Segment Start: Extracted material
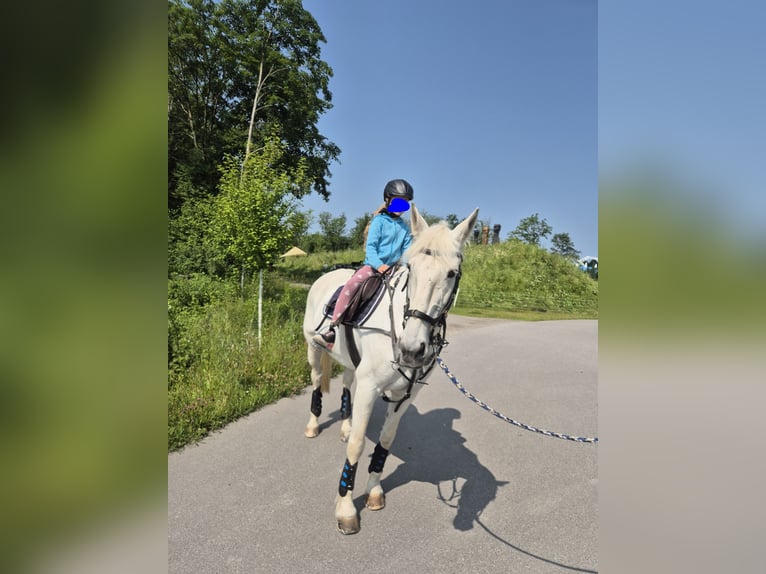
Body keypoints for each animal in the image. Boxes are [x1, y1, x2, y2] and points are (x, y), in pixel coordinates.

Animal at [301, 204, 479, 534]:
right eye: (411, 270)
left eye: (452, 273)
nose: (411, 350)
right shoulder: (370, 387)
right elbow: (358, 445)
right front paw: (346, 509)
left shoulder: (405, 396)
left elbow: (384, 442)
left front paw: (373, 491)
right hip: (313, 349)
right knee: (317, 381)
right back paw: (313, 425)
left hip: (351, 362)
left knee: (346, 383)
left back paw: (344, 424)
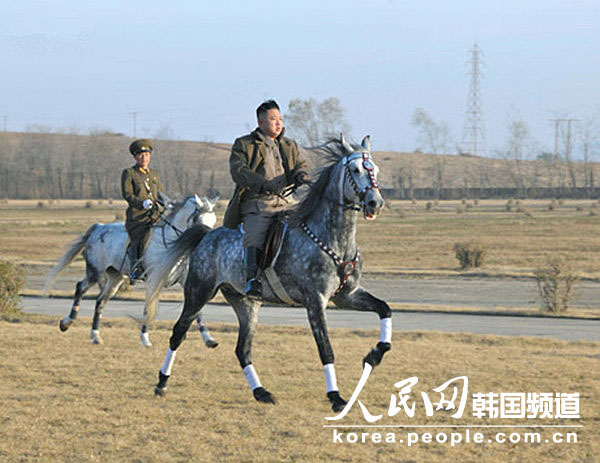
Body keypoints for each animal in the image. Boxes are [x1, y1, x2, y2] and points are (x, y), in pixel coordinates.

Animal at [44, 194, 220, 346]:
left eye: (213, 221)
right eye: (198, 219)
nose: (207, 241)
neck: (172, 243)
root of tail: (99, 227)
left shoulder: (185, 282)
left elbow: (197, 312)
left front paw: (208, 339)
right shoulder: (153, 280)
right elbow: (148, 307)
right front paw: (145, 337)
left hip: (115, 277)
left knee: (100, 301)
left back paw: (95, 335)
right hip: (95, 272)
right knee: (80, 287)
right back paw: (67, 322)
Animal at [144, 136, 392, 412]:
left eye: (375, 169)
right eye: (356, 170)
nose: (375, 203)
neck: (333, 239)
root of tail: (207, 235)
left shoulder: (347, 296)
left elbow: (385, 309)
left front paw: (374, 355)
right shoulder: (315, 302)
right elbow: (326, 349)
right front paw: (336, 397)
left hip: (246, 304)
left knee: (242, 351)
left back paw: (261, 392)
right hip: (199, 293)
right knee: (178, 333)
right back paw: (161, 382)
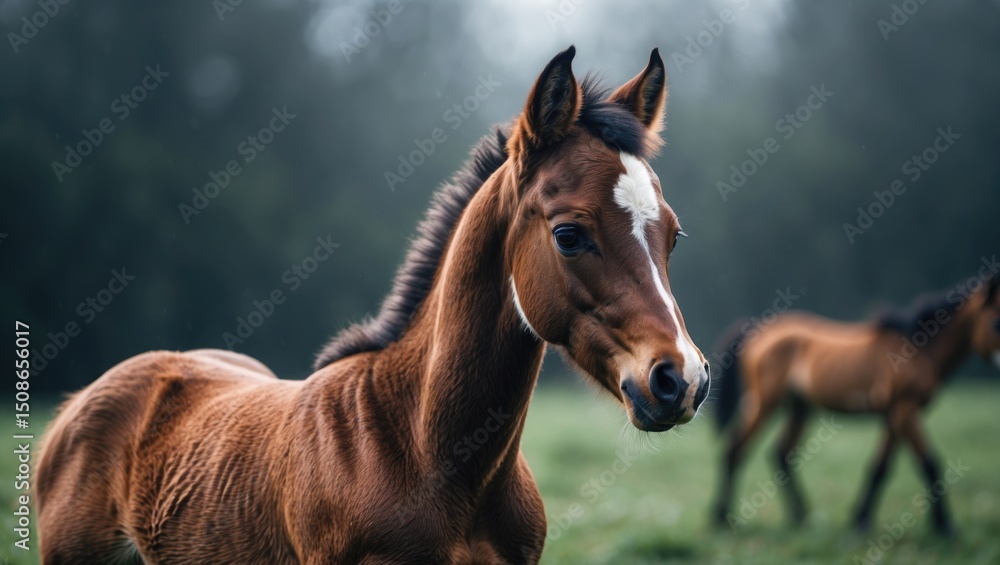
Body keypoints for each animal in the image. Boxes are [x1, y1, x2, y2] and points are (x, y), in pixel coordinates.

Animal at [711, 270, 1000, 534]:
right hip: (764, 404)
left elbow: (880, 468)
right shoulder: (905, 409)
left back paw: (802, 518)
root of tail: (758, 330)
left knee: (780, 455)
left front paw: (860, 520)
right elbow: (929, 463)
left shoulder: (893, 414)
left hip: (799, 408)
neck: (920, 347)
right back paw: (721, 518)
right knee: (736, 449)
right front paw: (945, 527)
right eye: (995, 324)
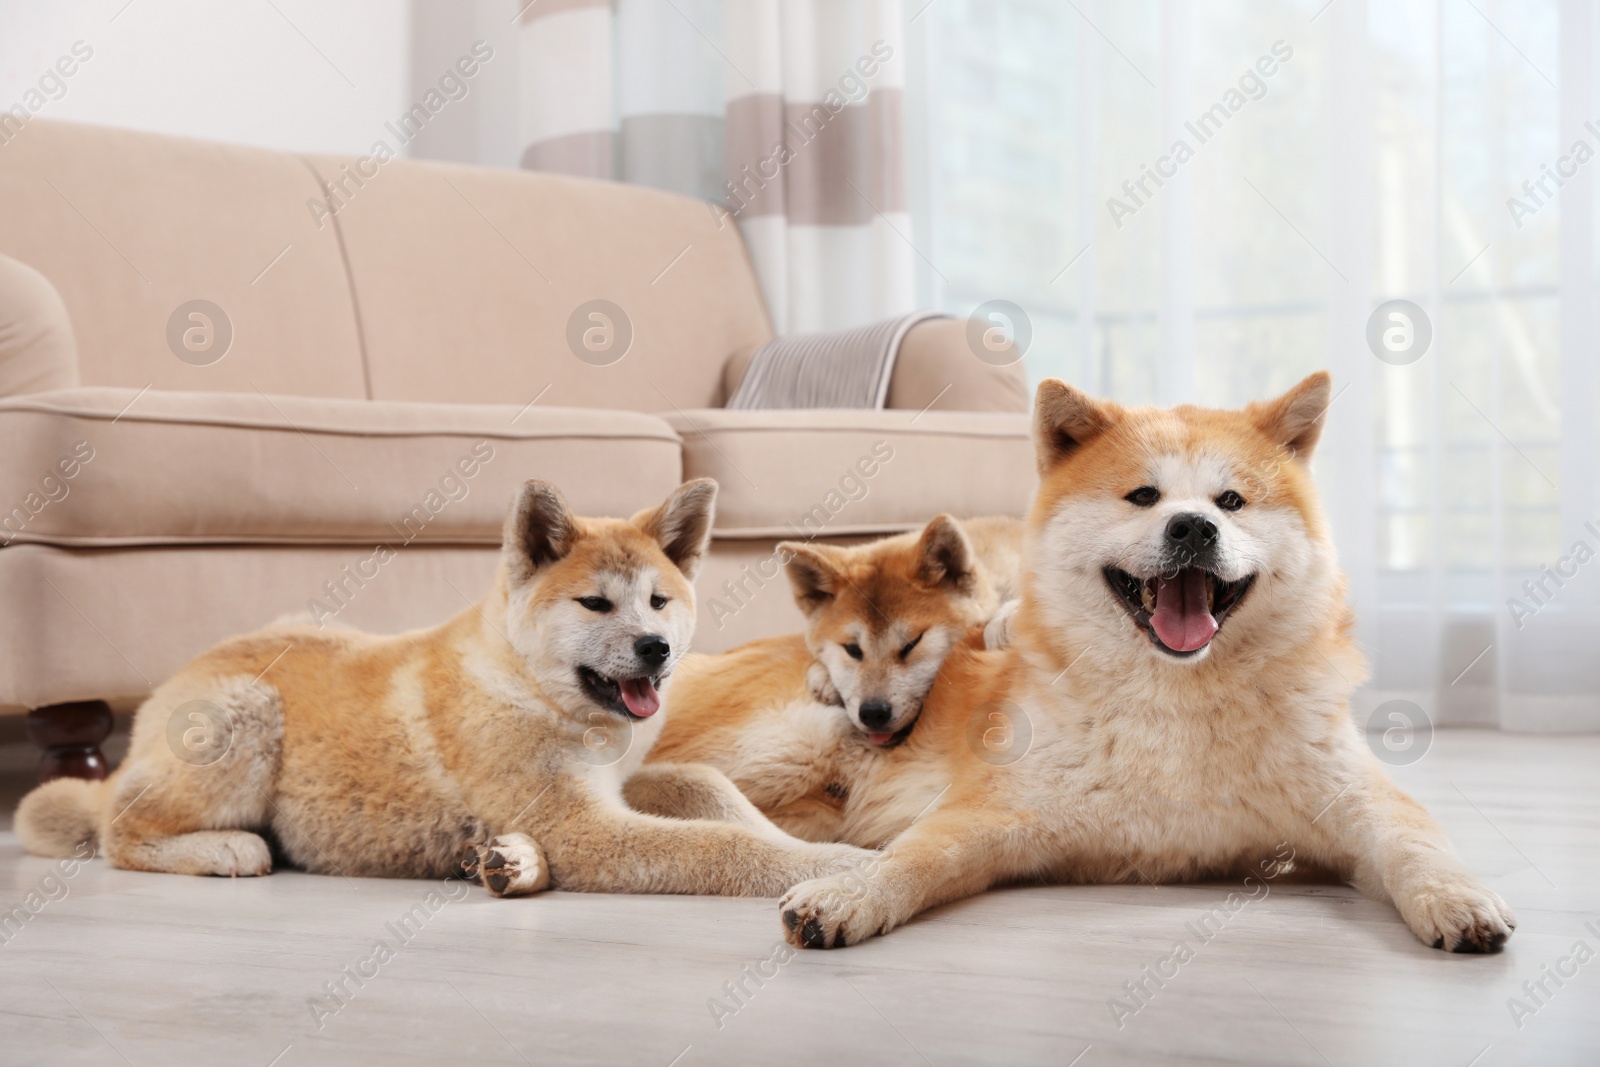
Segment End: Extracted material
§ Aim of the exercise: All preceding records should be duplicated verbatim, images excepted.

§ The answer:
Body keypoints for each animal in the image. Boxes are [x1, y1, x2, y2] and points are (x, y), in pixel coordinates.

Animal at [301, 204, 479, 534]:
right eye: (411, 270)
left eye: (452, 273)
nose: (411, 350)
right shoulder: (370, 387)
right elbow: (358, 445)
right front paw: (346, 509)
left shoulder: (405, 396)
left elbow: (384, 442)
left front paw: (373, 491)
right hip: (313, 349)
right knee: (317, 381)
right back paw: (313, 425)
left hip: (351, 362)
left knee: (346, 383)
left back paw: (344, 424)
Body keypoints for each animal in the image. Boxes are [x1, y1, x2, y2] and points are (x, y), in pixel coordinates.

Animal at [44, 194, 220, 346]:
left eye: (213, 221)
right eye: (198, 219)
nose: (207, 241)
neck: (172, 243)
root of tail: (99, 227)
left shoulder: (185, 282)
left elbow: (197, 312)
left front paw: (208, 339)
right shoulder: (153, 280)
right elbow: (148, 307)
right front paw: (145, 337)
left hip: (115, 277)
left knee: (100, 301)
left back paw: (95, 335)
right hip: (95, 272)
right knee: (80, 287)
right back paw: (67, 322)
Animal at [144, 136, 392, 412]:
left eye: (375, 169)
right eye: (356, 170)
nose: (375, 203)
neck: (333, 239)
root of tail: (207, 235)
left shoulder: (347, 296)
left elbow: (385, 309)
left front paw: (374, 355)
right shoulder: (315, 302)
right elbow: (326, 349)
right front paw: (336, 397)
left hip: (246, 304)
left knee: (242, 351)
left back paw: (261, 392)
right hip: (199, 293)
right knee: (178, 333)
right back paw: (161, 382)
Body keypoints for each animal in the image. Boxes are [x1, y1, x2, y2] and points are (x, y), in pixel coordinates.

Animal at [711, 270, 1000, 534]:
right hip: (764, 404)
left elbow: (880, 468)
right shoulder: (905, 409)
left back paw: (802, 518)
root of tail: (758, 330)
left knee: (780, 455)
left front paw: (860, 520)
right elbow: (929, 463)
left shoulder: (893, 414)
left hip: (799, 408)
neck: (920, 347)
right back paw: (721, 518)
right knee: (736, 449)
right front paw: (945, 527)
right eye: (995, 324)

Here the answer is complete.